Collection entries →
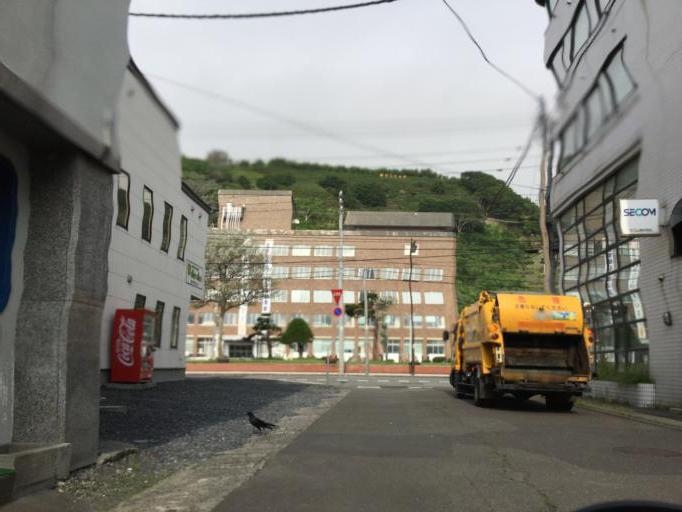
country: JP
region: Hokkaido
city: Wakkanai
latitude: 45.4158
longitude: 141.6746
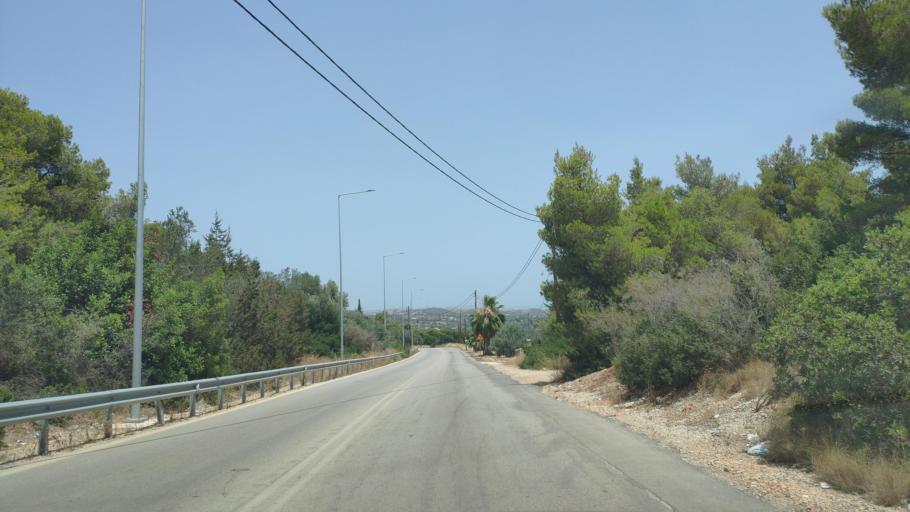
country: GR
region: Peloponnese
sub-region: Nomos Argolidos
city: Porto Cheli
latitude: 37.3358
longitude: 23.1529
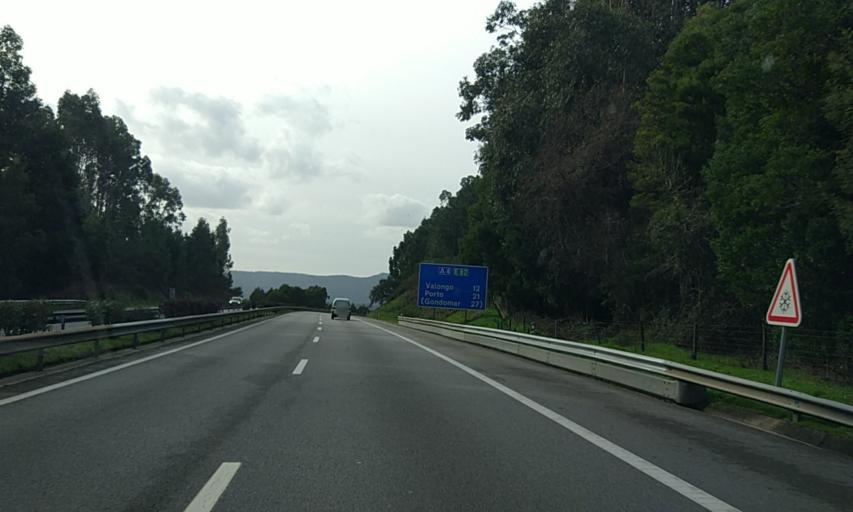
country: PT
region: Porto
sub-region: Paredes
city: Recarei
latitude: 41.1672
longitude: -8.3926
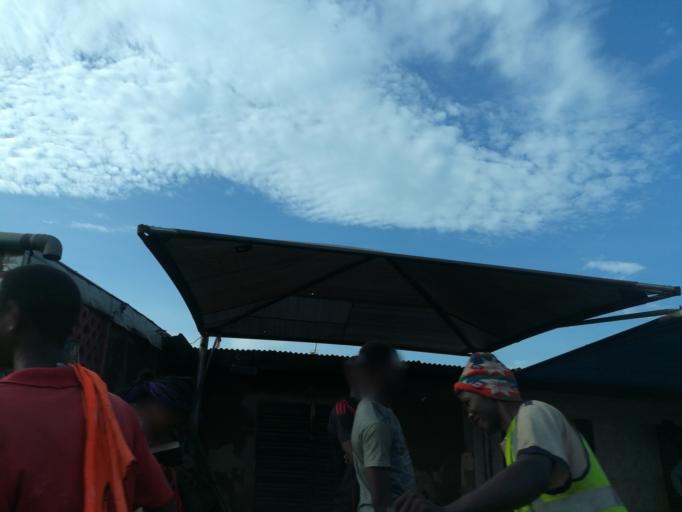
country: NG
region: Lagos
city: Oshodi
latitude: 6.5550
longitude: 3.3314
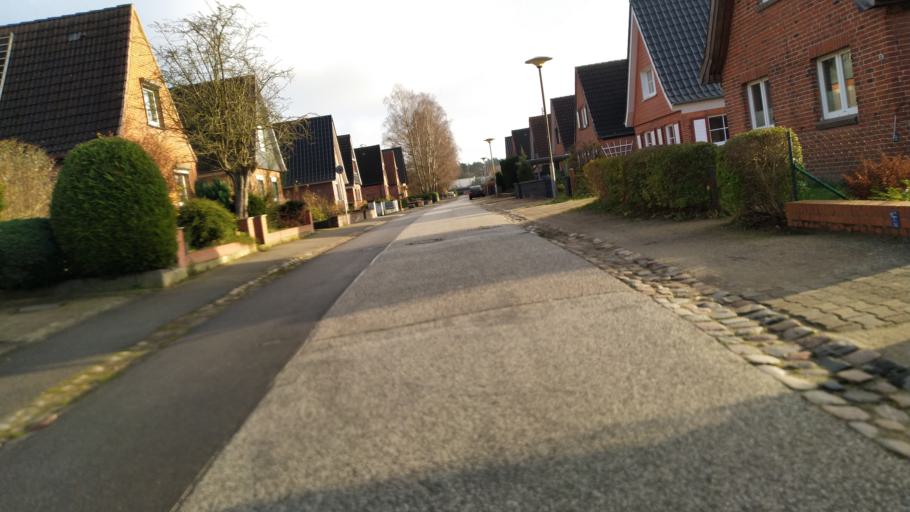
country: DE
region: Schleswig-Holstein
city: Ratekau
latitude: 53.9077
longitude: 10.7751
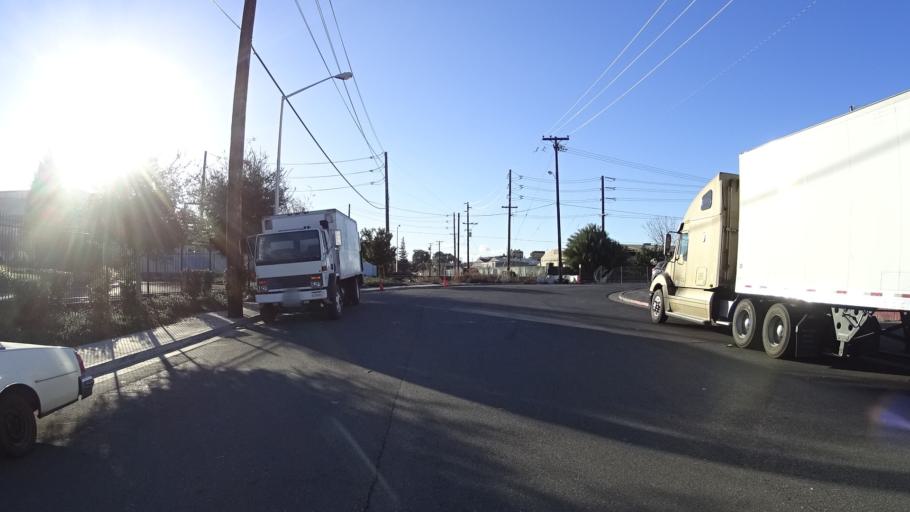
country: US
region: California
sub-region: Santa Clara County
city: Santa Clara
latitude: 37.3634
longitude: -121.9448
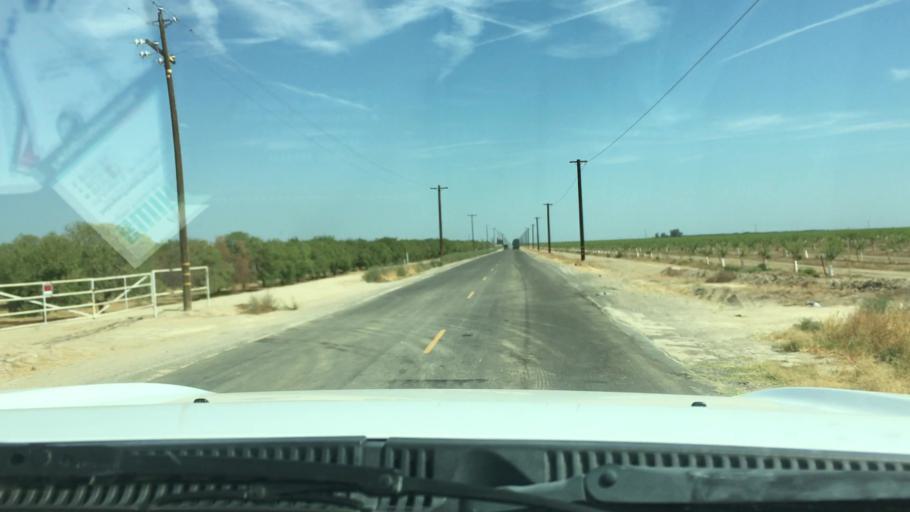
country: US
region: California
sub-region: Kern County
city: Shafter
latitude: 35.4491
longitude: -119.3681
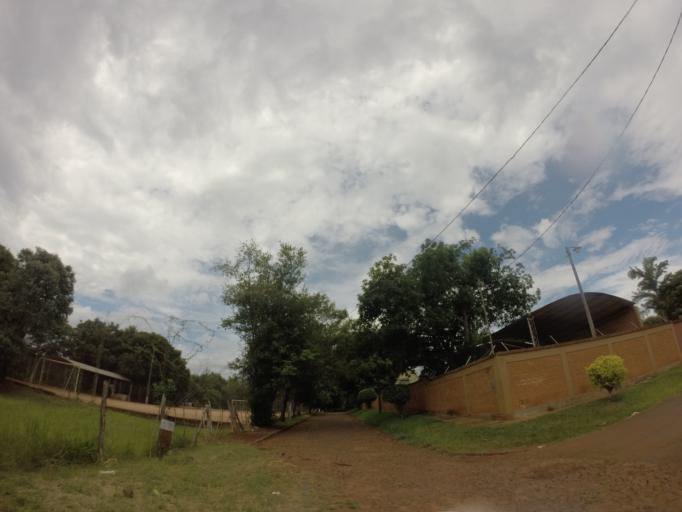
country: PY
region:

Written request →
Report how many lines in the records above contain the word "country", giving only the number.

Reply to the exercise →
8